For Hastings, the most marked change between Andersen’s version and Disney’s is the mermaid’s relationship to the “villain.” Andersen’s sea hag plays a small role: the mermaid seeks her out, and is warned about the dangers of her transformation. In Disney’s adaptation, Ursula actively plots against Ariel. Evil is thus encapsulated in a single, easily-identifiable villain, obviating any moral reflection on the viewer’s part.
Which brings me to Frozen. Andersen’s tale is changed so as to be almost unrecognizable, though he still gets a nod in the credits and the film retains the original title in some overseas markets (where presumably Andersen resonates more than he does in America).
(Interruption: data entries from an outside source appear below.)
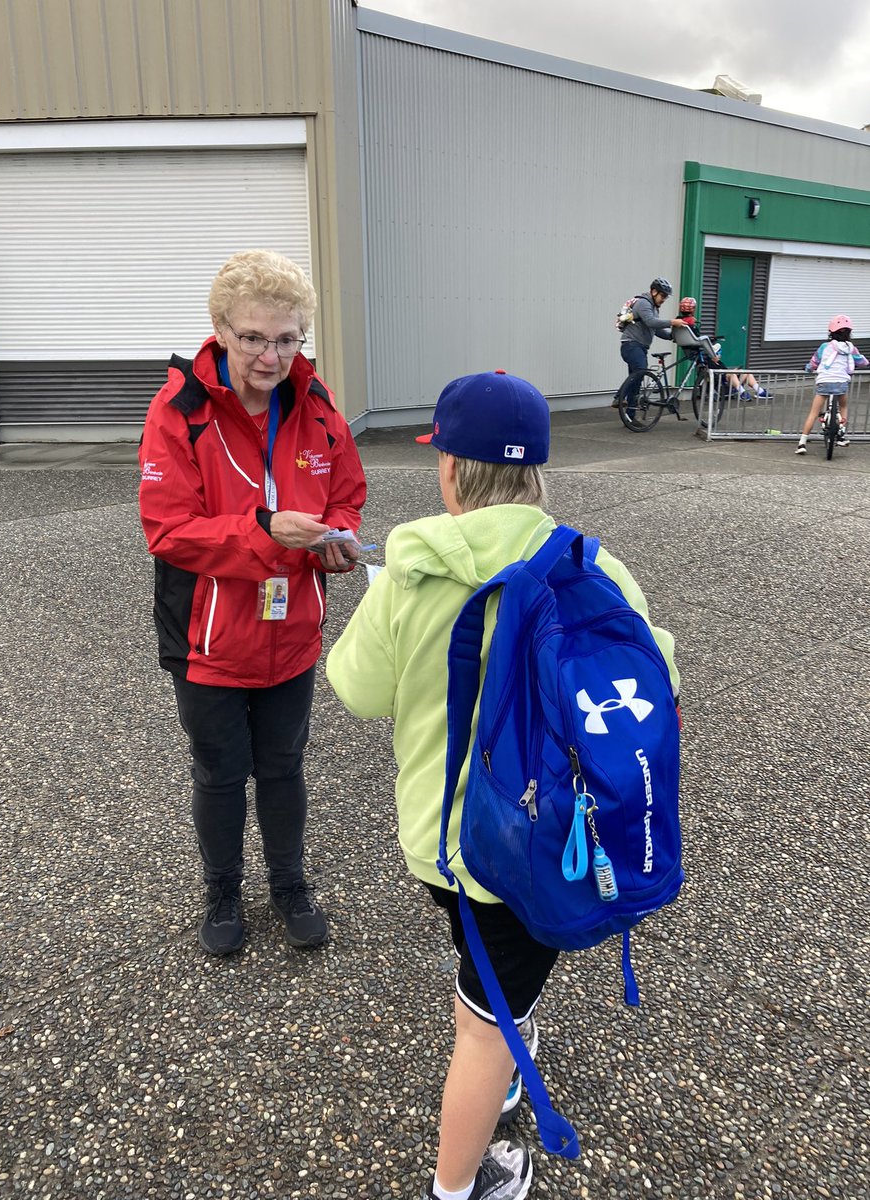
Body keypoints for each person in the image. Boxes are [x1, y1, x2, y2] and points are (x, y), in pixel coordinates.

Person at [325, 371, 678, 1200]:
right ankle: (461, 1179)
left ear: (450, 467)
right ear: (536, 472)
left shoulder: (411, 576)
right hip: (542, 847)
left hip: (442, 847)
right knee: (487, 1016)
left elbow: (356, 690)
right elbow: (658, 676)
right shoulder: (591, 565)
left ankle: (464, 1168)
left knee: (481, 983)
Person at [139, 249, 367, 955]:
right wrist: (268, 532)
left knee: (285, 765)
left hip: (292, 629)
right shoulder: (180, 411)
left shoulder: (318, 404)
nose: (271, 356)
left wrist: (338, 537)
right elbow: (168, 530)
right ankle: (222, 889)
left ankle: (290, 883)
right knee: (218, 771)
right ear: (221, 330)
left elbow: (346, 494)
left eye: (287, 338)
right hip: (209, 640)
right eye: (253, 338)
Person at [796, 314, 868, 455]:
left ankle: (802, 443)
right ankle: (841, 435)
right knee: (843, 406)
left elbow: (814, 362)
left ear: (831, 332)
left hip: (824, 381)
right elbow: (862, 361)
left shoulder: (825, 347)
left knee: (813, 412)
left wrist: (808, 368)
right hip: (841, 382)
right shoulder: (850, 348)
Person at [675, 297, 771, 400]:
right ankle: (742, 393)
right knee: (732, 374)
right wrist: (713, 355)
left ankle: (759, 391)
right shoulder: (705, 358)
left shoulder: (679, 324)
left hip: (726, 379)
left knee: (745, 372)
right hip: (723, 381)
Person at [614, 276, 687, 410]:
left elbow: (656, 329)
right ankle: (619, 397)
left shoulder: (653, 307)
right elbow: (651, 322)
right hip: (631, 344)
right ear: (654, 292)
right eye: (663, 296)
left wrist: (673, 336)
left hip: (640, 347)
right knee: (641, 371)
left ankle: (630, 416)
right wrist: (672, 322)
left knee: (636, 380)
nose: (664, 299)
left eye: (666, 297)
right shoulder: (644, 303)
Jim Hill explains the long relationship between the Disney company and Andersen’s “Snow Queen.” As early as the 1940s Disney animators recognized the story’s cinematic potential, but they struggled to come up with a full-length film (a Disneyland ride and a stage production were both considered). The problem is that the story is kind of flat — there’s no final showdown, no major villain, no characters the viewer can connect with. The solution (Hill reports a conversation among Jim Lasseter and the Frozen production team, confirmed by an interview with Del Vecho) was to make the two protagonists sisters, playing up the Snow Queen’s childhood relationship and humanizing her rather than making her a villain.
In other words, their solution was to eschew the moral simplification Hastings complains of and reject a Manichean worldview, instead emphasizing that relationships are complicated. The “villain” turns out to be Hans, the at-first-sight love interest (is there another Disney film in which the heroine falls romantically for someone who turns out to be the villain? I can’t think of one). And the “true love kiss” trope we associate with Disney films like The Little Mermaid, Sleeping Beauty, Snow White, and Beauty and the Beast, gets turned on its head.
Frozen is still very much a Disney movie, and Scott Mendelson is on to something when he calls the film a “triumphant of reaffirmation Disney’s cultural legacy.” But Disney also seems to be rejecting a certain part of its cultural legacy. Mendelson’s reading of the film contrasts starkly with Hastings’s reading of The Little Mermaid:
There is a refreshing lack of overt villainy to the film as well, as Elsa is never truly painted as evil, rather someone choosing to hide from the world after she accidentally uses her frightening powers and does harm in a fit of not-unjustifiable anger … Frozen’s arc, of a girl told to hide away what makes her special even by those who would claim to love her with the resulting collateral damage, is rife with subtext. It operates as a parable for homosexuality as well as a commentary on how women are constantly condemned and punished for not conforming to ever-changing and contradictory standards of femininity.
Mendelson finds a complexity in Frozen, and precisely the same kind of complexity that Hastings argued was missing from The Little Mermaid.
Back in 2004 Christopher Healy lamented Disney’s Princess branding in Salon. Criticism of Disney princess culture is now so familiar that Catherine Gee’s review of Frozen in the Telegraph puts the film in the context of earlier Disney fairy tales, and ends with mention of the Bechdel test — which Frozen passes. Mendelson’s claim that Frozen is “genuinely feminist in the best way” might be a slight exaggeration; Disney hasn’t abandoned the stereotyped feminine visuals that caused them such strife over the summer. But the fact that the sentence could even be uttered shows the company’s shifting portrayals of gender, continuing progress made with Tangled and Brave. And the abandonment of an overly simplistic moral worldview seems to me a step in the right direction.